I want a list of all the accounts where an object has returned back to the account it originally sold from, so for example:
If I had the transactions such that: Account1-Object1 -> Account2-Object1 -> Account1-Object1 then the output should be: Account1-Object1
because the asset eventually cycled back to Account1.
Current Non-Feasible Solution:
this is interpreted as: 0xc sold Object1 to 0x5, 0x5 sold Object2 to 0xc, 0xc sold Object3 to 0x0, 0x5 sold Object5 to 0x0, etc
My code so far:
%concatenate Object to buyer and seller
sales.BuyerAndObject = strcat(string(sales.Buyer),"-",string(sales.Object));
buyer = transpose(sales.BuyerAndObject);
seller = transpose(sales.SellerAndObject);
%Directed Graph: Seller -> Buyer
G = digraph(seller,buyer);
%I have then been trying to use allcycles(G) to find all the cycles,
cycles = allcycles(G)
then return the first node of each cycle, but the data is too massive as I have about 12 Million nodes and 6.7 MIllion edges and the time to completion is beyond reasonable.

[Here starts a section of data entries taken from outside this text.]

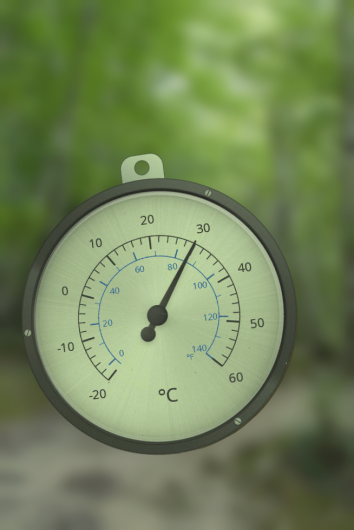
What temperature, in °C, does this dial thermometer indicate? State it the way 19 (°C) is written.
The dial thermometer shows 30 (°C)
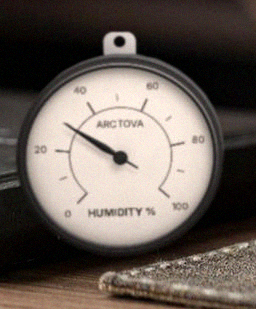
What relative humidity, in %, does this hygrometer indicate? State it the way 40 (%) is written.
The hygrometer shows 30 (%)
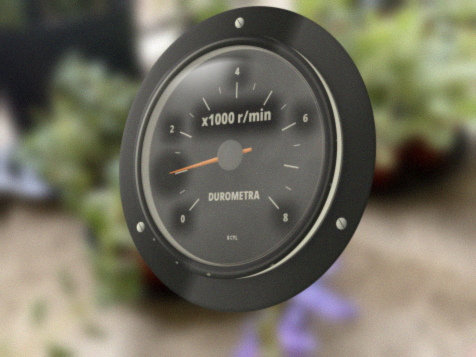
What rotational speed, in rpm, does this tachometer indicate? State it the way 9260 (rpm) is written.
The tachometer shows 1000 (rpm)
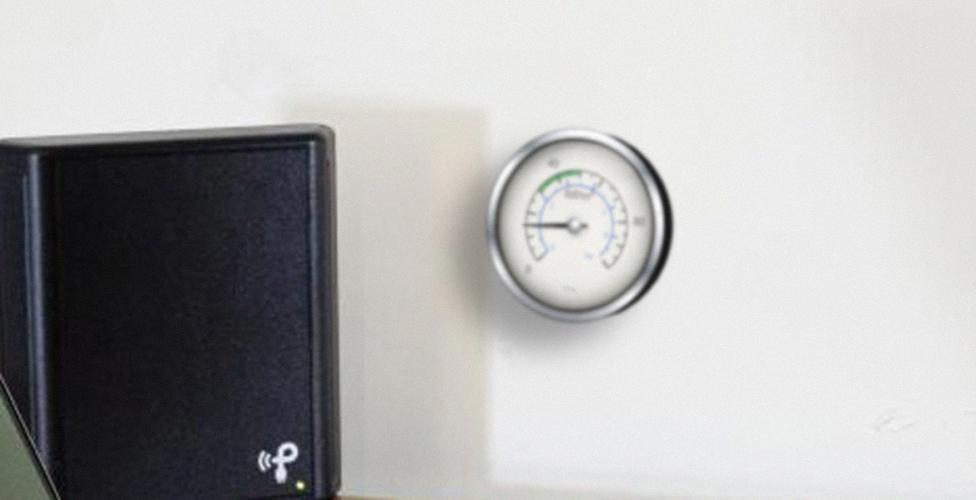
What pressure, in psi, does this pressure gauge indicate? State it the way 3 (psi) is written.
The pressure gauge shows 15 (psi)
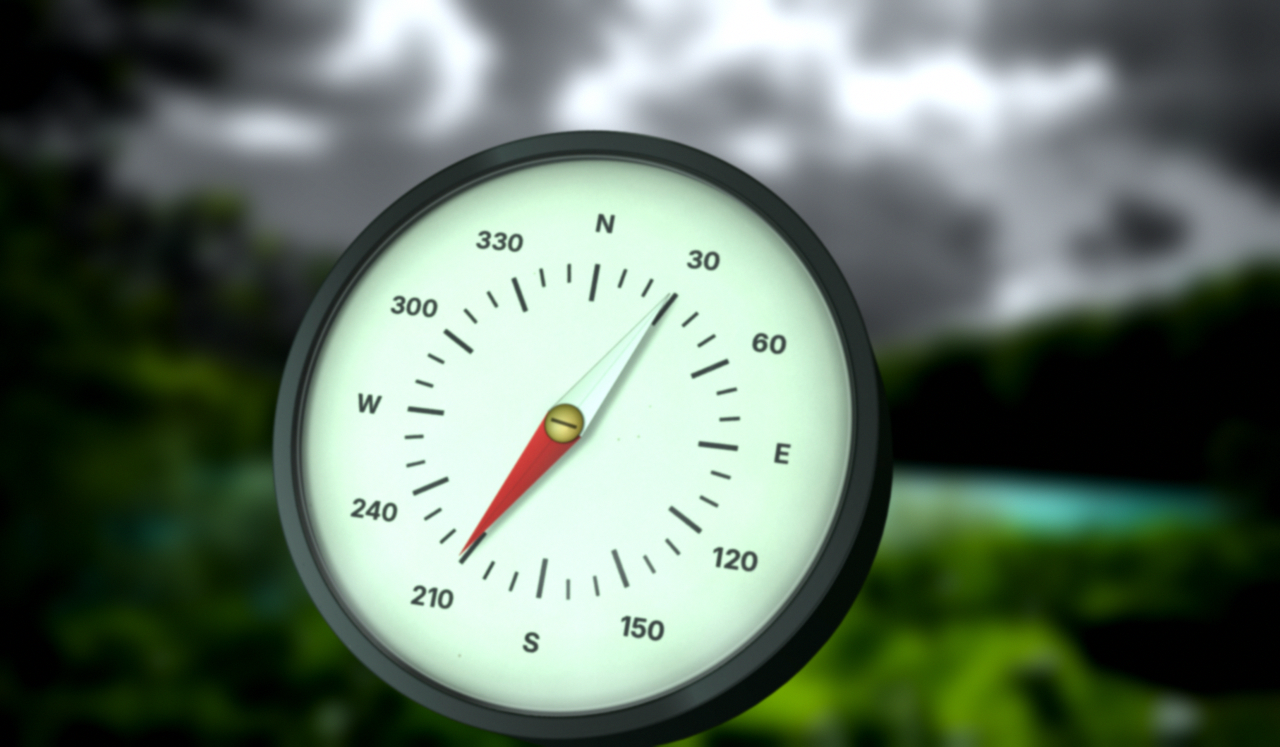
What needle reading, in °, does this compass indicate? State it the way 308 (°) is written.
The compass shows 210 (°)
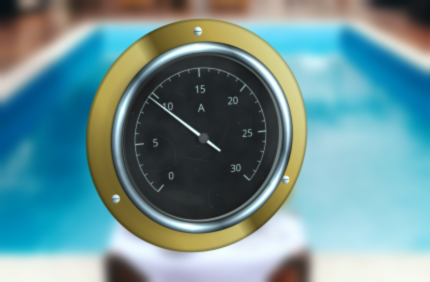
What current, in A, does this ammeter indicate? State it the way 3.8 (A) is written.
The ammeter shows 9.5 (A)
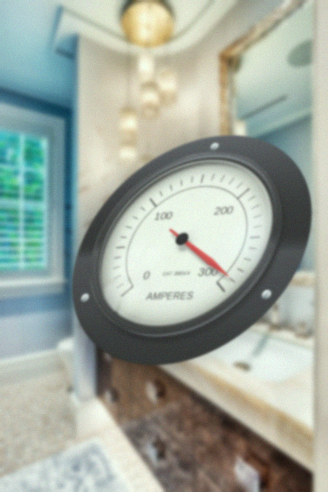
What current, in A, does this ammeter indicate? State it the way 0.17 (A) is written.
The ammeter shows 290 (A)
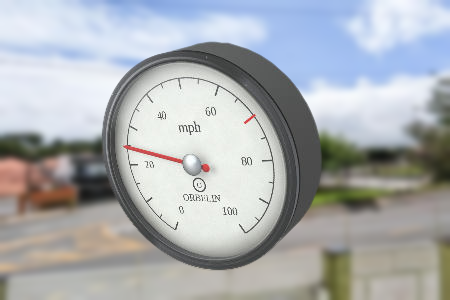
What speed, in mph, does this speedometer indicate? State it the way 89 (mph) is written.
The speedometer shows 25 (mph)
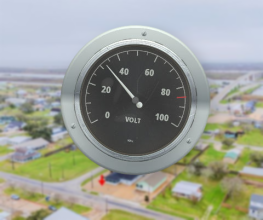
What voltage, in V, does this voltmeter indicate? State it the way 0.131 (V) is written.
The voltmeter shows 32.5 (V)
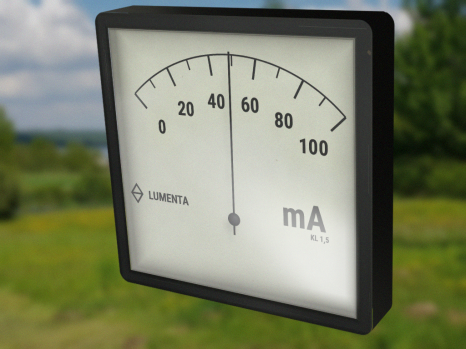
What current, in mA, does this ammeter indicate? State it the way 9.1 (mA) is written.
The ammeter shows 50 (mA)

I am not great at graph theory and at a loss for how to go about what I need to do, and any help is greatly apreciated.
Christine Tobler on 9 Aug 2021
Edited: Christine Tobler on 9 Aug 2021
Have you tried using 'MaxNumCycles' to only compute the first 100 / 1000 / 1e4 cycles? That could give some indication if it's computing each cycle that's slower than acceptable for your problem, or if there are just very many cycles.
It might also be worthwhile to take a look at some of these cycles, to make sure they are all legitimate results (that is, perhaps you're seeing several cycles that can be recombined in different ways, which could cause there to be many more cycles returned than you'd expect).